### THE DATA
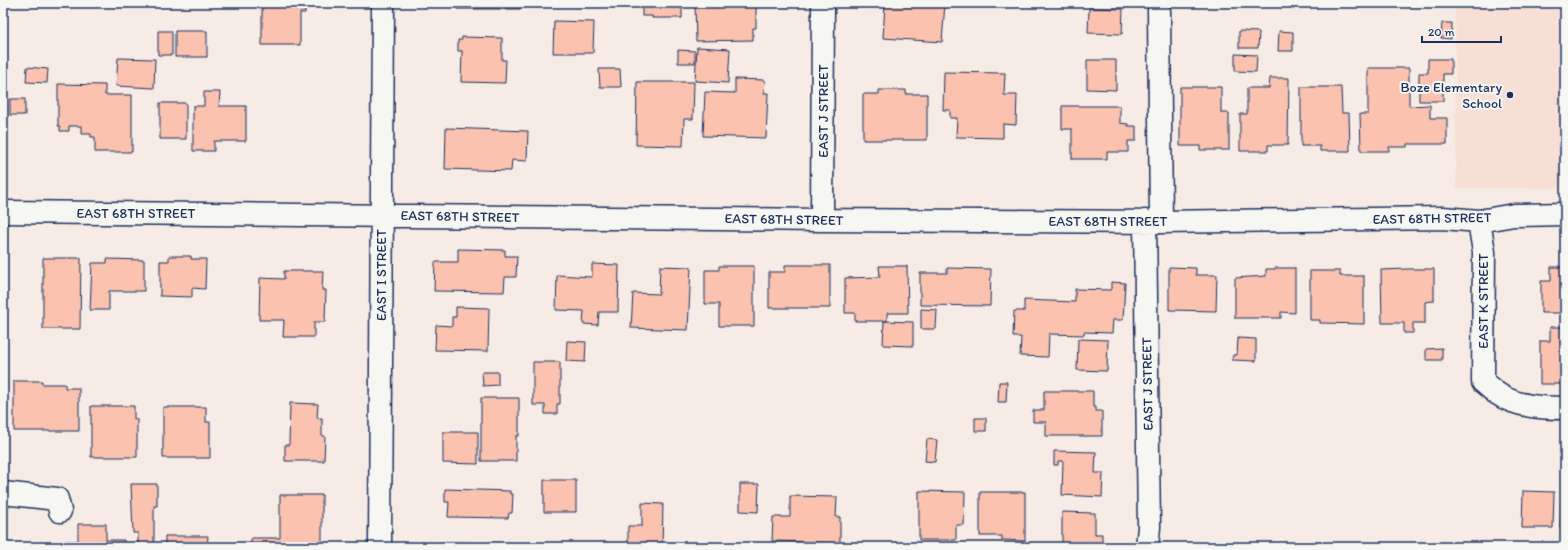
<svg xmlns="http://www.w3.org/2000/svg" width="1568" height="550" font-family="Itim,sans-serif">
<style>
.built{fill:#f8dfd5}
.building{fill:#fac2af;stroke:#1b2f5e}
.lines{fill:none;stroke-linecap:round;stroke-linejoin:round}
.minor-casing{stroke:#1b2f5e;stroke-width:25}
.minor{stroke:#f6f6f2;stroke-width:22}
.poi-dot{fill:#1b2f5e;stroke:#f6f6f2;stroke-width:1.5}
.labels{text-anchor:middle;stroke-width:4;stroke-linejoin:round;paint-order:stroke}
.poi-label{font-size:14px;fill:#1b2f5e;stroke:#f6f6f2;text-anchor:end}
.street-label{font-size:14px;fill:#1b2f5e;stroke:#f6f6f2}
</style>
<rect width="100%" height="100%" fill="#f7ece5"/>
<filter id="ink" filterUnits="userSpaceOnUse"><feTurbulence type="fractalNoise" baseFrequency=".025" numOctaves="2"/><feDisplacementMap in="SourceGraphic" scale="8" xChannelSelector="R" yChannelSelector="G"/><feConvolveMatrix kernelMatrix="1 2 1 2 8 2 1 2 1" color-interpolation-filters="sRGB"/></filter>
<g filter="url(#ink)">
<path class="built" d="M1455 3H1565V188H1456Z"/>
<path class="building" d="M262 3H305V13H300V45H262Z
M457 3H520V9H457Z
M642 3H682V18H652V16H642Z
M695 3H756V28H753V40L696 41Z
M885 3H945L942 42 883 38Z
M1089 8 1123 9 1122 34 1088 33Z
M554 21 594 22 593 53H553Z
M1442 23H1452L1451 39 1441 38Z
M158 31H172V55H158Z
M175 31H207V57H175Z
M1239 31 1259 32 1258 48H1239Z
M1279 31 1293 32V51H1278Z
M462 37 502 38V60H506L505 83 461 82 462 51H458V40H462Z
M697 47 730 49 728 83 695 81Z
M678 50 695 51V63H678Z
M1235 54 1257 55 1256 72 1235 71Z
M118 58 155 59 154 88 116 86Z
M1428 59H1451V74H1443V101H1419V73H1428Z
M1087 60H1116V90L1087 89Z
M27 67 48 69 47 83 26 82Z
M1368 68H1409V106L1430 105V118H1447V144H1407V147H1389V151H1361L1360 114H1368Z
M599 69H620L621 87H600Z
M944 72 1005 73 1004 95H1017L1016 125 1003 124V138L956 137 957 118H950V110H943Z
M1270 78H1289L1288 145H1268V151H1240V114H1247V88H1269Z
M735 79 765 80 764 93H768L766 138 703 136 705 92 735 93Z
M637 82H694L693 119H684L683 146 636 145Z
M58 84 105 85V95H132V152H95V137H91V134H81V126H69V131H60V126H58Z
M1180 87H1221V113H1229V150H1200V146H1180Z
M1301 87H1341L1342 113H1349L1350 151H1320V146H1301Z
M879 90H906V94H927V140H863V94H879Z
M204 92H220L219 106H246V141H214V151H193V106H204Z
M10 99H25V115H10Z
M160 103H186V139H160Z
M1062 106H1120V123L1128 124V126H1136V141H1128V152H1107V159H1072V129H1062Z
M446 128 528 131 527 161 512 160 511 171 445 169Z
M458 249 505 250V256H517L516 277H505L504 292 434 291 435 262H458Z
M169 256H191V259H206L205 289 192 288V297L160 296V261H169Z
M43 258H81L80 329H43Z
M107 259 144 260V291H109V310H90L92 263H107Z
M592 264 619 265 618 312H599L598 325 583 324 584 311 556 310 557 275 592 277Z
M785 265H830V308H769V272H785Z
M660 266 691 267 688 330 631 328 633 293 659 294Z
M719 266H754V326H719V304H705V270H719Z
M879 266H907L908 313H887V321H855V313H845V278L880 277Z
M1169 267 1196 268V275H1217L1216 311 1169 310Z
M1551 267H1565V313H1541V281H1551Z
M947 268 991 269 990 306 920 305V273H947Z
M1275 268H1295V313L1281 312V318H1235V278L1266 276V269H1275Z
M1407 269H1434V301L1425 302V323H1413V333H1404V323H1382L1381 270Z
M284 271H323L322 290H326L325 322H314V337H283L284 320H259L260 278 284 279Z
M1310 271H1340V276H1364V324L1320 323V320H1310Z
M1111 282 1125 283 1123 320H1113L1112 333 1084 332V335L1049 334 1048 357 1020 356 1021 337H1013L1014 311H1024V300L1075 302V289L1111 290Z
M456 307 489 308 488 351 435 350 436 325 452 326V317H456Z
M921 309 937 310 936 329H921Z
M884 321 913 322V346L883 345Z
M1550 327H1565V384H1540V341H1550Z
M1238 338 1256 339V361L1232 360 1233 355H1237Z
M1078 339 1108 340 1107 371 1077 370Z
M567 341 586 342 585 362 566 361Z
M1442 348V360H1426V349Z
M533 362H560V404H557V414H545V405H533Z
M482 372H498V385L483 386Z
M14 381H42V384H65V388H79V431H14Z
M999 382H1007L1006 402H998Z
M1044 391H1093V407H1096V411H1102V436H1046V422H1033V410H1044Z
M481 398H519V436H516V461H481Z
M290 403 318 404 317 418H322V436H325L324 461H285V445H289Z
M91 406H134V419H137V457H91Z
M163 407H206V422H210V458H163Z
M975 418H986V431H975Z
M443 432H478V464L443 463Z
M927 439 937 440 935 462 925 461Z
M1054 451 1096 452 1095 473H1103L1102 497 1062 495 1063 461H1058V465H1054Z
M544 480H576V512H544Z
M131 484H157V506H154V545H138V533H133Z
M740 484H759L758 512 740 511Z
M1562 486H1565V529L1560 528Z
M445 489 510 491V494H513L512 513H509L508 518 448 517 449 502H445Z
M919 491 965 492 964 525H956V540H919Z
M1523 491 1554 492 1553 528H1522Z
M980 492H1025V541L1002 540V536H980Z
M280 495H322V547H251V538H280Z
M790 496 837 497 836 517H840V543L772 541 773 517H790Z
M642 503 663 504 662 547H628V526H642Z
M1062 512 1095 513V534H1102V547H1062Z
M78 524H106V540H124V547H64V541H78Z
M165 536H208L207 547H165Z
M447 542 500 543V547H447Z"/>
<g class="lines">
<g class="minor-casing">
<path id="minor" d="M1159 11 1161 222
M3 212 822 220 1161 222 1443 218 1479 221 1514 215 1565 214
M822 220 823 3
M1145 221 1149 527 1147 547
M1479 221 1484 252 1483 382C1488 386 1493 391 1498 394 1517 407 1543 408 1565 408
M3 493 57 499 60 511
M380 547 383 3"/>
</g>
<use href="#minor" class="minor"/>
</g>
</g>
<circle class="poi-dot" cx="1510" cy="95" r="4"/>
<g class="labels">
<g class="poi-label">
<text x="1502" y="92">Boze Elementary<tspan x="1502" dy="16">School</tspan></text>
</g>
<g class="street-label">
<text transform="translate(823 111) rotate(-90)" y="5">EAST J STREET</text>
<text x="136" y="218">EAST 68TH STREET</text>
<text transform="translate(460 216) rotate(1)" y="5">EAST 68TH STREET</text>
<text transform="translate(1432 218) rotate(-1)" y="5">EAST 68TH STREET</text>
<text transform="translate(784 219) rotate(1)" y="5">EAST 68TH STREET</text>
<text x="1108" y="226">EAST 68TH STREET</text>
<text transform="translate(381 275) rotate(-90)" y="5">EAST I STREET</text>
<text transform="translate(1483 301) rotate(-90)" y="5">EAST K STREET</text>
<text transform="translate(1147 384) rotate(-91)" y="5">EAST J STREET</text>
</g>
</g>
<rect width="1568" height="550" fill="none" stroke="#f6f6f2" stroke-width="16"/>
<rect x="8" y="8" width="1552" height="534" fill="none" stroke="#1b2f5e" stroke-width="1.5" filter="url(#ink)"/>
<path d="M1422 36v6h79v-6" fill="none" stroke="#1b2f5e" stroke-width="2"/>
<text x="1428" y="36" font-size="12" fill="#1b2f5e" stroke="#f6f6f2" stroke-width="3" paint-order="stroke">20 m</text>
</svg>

### YOUR INSTRUCTIONS
Write out exactly the lines above between the line with "M554 21 594 22 593 53H553Z" and the line with "M27 67 48 69 47 83 26 82Z", inclusive, and nothing beyond them.

### RESPONSE AREA
M554 21 594 22 593 53H553Z
M1442 23H1452L1451 39 1441 38Z
M158 31H172V55H158Z
M175 31H207V57H175Z
M1239 31 1259 32 1258 48H1239Z
M1279 31 1293 32V51H1278Z
M462 37 502 38V60H506L505 83 461 82 462 51H458V40H462Z
M697 47 730 49 728 83 695 81Z
M678 50 695 51V63H678Z
M1235 54 1257 55 1256 72 1235 71Z
M118 58 155 59 154 88 116 86Z
M1428 59H1451V74H1443V101H1419V73H1428Z
M1087 60H1116V90L1087 89Z
M27 67 48 69 47 83 26 82Z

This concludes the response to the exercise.